When we rerun the SMT solver now, it produces the original solution and displays the hash value

$ z3 t4.smt2
sat
((input.x #x7fffffff))
((input.y #x80000000))
((input.carry_in #b1))
((hash #x7))

Now to generate a new input, all we need to do is require a solution that hashes to a different value

(assert (not (= hash #x7)))

Which produces this much more random-looking input

$ z3 t4.smt2
sat
((input.x #x7fbe6dfd))
((input.y #x80419202))
((input.carry_in #b1))
((hash #xf))

(assert (not (= hash #x7)))

Which produces this much more random-looking input. So let’s keep going and add another assertion:

(assert (not (= hash #x7)))
(assert (not (= hash #xf)))

Which produces this solution

result: #xfffeefff #xffffcfff #b0    hash: #xd

If we keep going like this and add constraints to prevent repetition of previously seen hash values, we can keep on generating solutions

result: #x7fffffff #x80000000 #b1    hash: #x7
result: #x7fbe6dfd #x80419202 #b1    hash: #xf
result: #xfffeefff #xffffcfff #b0    hash: #xd
result: #x7fd5be6b #x802a4194 #b1    hash: #x5
...

Of course, it is a bit tedious adding assertions one by one — so you will want to write a script to automate all this. And you will also want to generate better hash functions. And you will want to run multiple times using different hash functions each time. You might also want to experiment with other hash functions such as “popcount”, “(a*x + b) mod p”, etc.

Using our solutions

So now we have a bunch of different solutions, what can we do with them?
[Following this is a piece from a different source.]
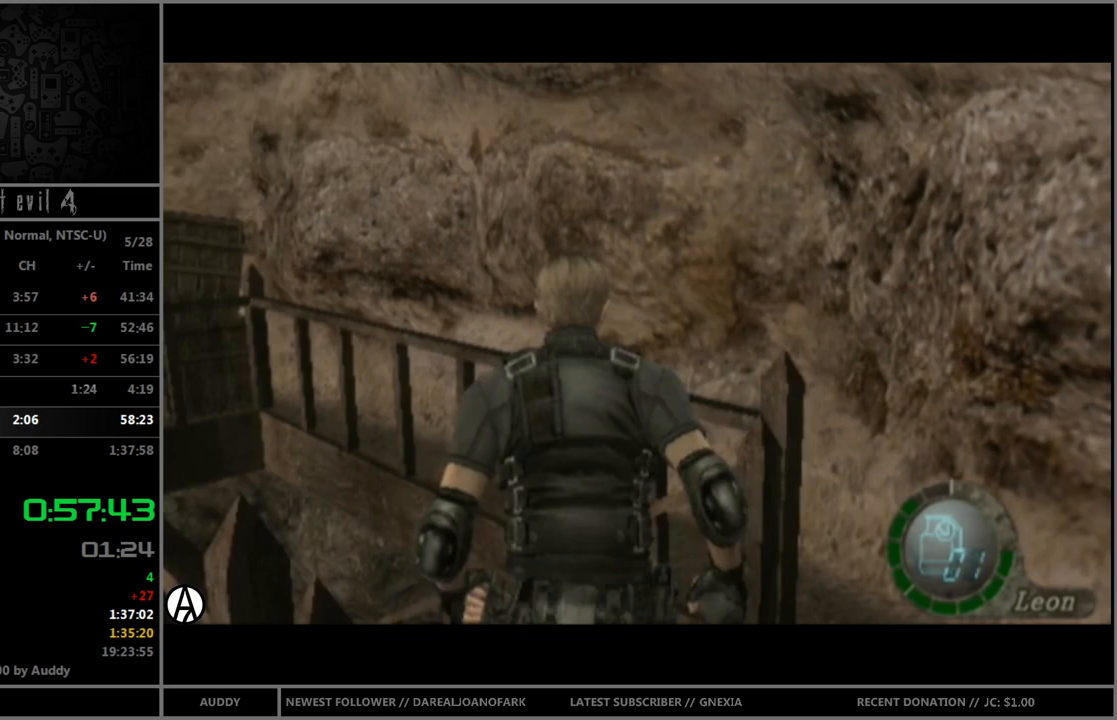
{"buttons": ["B"], "left_stick": "up-left", "right_stick": "center", "events": [[267, "left_stick", "up"], [467, "left_stick", "up-left"]]}
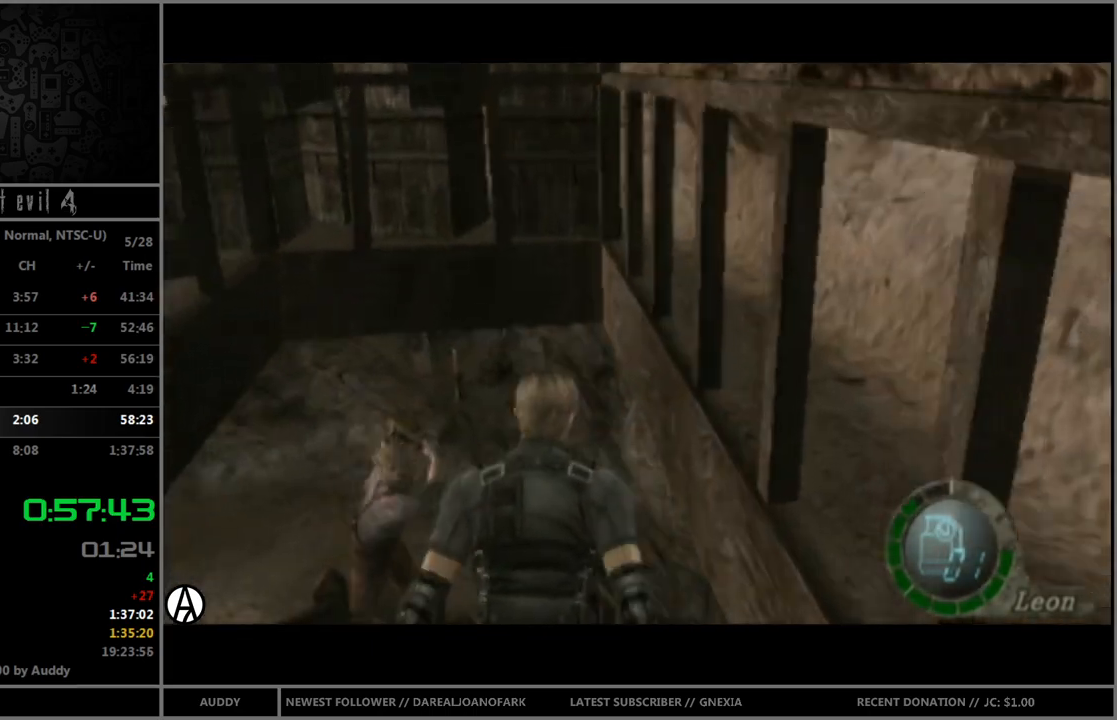
{"buttons": ["B"], "left_stick": "up-left", "right_stick": "center", "events": []}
The most obvious thing we can do with these extra solutions is to use them to test the tools for generating SMT from execution traces.

But even more important is to use them to test other tools: simulators, processors, etc. Get as many different processors, simulators, specifications, etc. as you can and check that they all agree on the behaviour of each instruction. To do this, you will need to add a few more things:

  1. Instead of generating traces from the “AddWithCarry” function, you need to generate traces from the “ADC” instruction.
  2. To test processors, etc., you need to generate assembly language sequences that initialize the processor to the desired input state, run the instruction, and test the final values of the registers.

Generating uniformly distributed solutions

From the examples above, you can see that the solutions being generated have no obvious pattern. And, for most purposes, that is all you need. But, if you are generating tests, you might want something better: inputs that are uniformly distributed across the input space.

I am not going to go through this in detail but, if you want to follow this up, you might want to look at these slides by Moshe Vardi about uniform random sampling or read this paper by Chakraborty, Meel and Vardi about Uniform generation of solutions.

Summary

The first part of this series looked at how I can translate execution traces into SMT constraints for use with SMT solvers. In this post, I tried to generate multiple solutions for the SMT constraints but, disappointingly the solutions were quite tightly clustered. To fix this, I made up some random hash functions and used those to generate more solutions — each solution hashing to a different value. By choosing enough hash functions, we can generate as many different solutions as we wish.

Written on February 17, 2019. The opinions expressed are my own views and not my employer's.